BEGIN

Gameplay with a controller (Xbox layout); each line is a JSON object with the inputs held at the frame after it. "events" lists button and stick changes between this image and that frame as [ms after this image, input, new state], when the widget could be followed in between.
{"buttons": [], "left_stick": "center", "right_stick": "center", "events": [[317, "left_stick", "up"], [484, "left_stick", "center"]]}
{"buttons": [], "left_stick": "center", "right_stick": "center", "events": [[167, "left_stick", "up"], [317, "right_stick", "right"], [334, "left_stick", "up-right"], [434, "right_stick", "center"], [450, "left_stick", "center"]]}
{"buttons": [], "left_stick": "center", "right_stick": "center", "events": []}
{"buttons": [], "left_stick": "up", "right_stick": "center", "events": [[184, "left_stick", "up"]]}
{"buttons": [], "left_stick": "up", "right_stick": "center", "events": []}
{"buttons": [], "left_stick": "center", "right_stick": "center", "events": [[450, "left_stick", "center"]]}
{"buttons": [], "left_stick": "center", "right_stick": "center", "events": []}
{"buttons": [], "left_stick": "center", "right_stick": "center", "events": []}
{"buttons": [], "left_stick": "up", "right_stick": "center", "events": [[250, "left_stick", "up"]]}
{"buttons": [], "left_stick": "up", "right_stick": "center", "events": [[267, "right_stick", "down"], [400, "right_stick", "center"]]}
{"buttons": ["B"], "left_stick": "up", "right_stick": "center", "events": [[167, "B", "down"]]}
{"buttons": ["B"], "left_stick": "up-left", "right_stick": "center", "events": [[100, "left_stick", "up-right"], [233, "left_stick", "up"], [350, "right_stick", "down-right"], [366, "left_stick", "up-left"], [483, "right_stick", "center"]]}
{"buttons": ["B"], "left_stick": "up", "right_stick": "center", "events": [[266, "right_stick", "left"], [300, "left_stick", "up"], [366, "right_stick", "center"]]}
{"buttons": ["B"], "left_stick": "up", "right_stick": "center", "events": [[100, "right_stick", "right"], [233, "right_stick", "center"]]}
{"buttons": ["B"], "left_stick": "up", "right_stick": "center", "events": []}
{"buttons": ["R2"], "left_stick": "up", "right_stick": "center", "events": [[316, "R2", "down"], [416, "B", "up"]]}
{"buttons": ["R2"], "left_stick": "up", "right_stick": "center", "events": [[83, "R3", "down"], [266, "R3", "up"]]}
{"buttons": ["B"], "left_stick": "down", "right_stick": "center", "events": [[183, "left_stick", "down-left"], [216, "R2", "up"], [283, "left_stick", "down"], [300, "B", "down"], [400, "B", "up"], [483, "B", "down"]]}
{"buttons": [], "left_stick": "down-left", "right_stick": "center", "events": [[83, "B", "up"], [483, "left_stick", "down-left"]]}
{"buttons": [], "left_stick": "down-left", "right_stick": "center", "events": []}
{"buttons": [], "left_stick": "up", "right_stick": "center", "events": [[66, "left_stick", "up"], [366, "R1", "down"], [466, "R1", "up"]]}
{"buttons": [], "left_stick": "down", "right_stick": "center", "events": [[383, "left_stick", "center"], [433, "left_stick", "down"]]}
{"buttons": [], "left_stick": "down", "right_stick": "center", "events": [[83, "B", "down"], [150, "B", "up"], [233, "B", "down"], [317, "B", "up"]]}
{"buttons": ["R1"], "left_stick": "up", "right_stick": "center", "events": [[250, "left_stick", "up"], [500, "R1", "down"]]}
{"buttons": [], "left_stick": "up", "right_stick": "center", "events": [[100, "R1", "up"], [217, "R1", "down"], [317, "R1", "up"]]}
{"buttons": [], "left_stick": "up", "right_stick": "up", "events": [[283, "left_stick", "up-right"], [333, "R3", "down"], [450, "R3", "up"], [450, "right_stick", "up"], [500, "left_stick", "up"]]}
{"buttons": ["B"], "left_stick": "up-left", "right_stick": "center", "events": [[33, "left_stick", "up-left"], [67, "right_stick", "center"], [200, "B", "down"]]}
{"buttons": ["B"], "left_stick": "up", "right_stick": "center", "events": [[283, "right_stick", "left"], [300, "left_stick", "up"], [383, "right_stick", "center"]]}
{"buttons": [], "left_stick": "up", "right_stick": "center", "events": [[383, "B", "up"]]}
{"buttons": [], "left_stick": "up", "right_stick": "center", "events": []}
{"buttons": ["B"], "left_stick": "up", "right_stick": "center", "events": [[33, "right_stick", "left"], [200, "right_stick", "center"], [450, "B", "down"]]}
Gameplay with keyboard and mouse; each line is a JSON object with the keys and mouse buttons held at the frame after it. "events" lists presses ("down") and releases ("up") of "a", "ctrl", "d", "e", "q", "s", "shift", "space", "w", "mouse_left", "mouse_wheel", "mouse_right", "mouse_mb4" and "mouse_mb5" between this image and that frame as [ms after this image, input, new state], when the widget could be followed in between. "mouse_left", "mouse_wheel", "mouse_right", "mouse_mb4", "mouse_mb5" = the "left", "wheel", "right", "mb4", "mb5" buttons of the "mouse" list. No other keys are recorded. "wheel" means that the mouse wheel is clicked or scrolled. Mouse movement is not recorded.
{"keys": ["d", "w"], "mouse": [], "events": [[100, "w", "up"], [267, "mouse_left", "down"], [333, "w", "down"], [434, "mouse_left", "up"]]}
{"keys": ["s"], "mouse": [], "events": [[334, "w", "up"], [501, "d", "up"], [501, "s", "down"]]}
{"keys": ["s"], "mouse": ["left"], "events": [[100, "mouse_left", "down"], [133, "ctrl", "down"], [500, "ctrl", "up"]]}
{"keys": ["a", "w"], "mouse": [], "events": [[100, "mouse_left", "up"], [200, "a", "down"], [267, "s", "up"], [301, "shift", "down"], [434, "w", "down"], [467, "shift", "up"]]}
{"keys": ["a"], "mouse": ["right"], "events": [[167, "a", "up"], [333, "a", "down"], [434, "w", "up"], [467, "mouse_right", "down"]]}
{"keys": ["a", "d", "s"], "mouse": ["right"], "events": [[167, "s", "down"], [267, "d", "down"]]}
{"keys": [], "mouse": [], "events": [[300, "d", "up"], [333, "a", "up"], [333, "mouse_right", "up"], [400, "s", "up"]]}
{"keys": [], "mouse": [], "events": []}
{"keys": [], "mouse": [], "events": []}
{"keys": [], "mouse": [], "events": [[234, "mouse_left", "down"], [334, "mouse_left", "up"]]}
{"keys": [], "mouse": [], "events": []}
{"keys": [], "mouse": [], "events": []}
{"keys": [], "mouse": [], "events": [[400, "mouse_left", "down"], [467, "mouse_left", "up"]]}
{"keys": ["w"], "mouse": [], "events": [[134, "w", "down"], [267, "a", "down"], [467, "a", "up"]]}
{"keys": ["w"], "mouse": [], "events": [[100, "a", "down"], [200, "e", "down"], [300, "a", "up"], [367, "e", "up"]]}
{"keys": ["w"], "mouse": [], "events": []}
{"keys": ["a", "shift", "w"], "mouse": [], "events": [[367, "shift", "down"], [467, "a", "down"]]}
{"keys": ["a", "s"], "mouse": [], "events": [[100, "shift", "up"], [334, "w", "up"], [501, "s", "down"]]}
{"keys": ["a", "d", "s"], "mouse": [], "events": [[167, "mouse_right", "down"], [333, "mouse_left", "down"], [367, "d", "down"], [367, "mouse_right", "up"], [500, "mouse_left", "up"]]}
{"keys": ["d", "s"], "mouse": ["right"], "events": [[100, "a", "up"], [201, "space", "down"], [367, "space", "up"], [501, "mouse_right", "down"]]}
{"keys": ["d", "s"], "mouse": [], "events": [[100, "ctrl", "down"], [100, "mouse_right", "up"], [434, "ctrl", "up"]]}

END

What is expected -
Copy out, from the material above, each line where the word "after" is present.

Result below -
Gameplay with a controller (Xbox layout); each line is a JSON object with the inputs held at the frame after it. "events" lists button and stick changes between this image and that frame as [ms after this image, input, new state], when the widget could be followed in between.
Gameplay with keyboard and mouse; each line is a JSON object with the keys and mouse buttons held at the frame after it. "events" lists presses ("down") and releases ("up") of "a", "ctrl", "d", "e", "q", "s", "shift", "space", "w", "mouse_left", "mouse_wheel", "mouse_right", "mouse_mb4" and "mouse_mb5" between this image and that frame as [ms after this image, input, new state], when the widget could be followed in between. "mouse_left", "mouse_wheel", "mouse_right", "mouse_mb4", "mouse_mb5" = the "left", "wheel", "right", "mb4", "mb5" buttons of the "mouse" list. No other keys are recorded. "wheel" means that the mouse wheel is clicked or scrolled. Mouse movement is not recorded.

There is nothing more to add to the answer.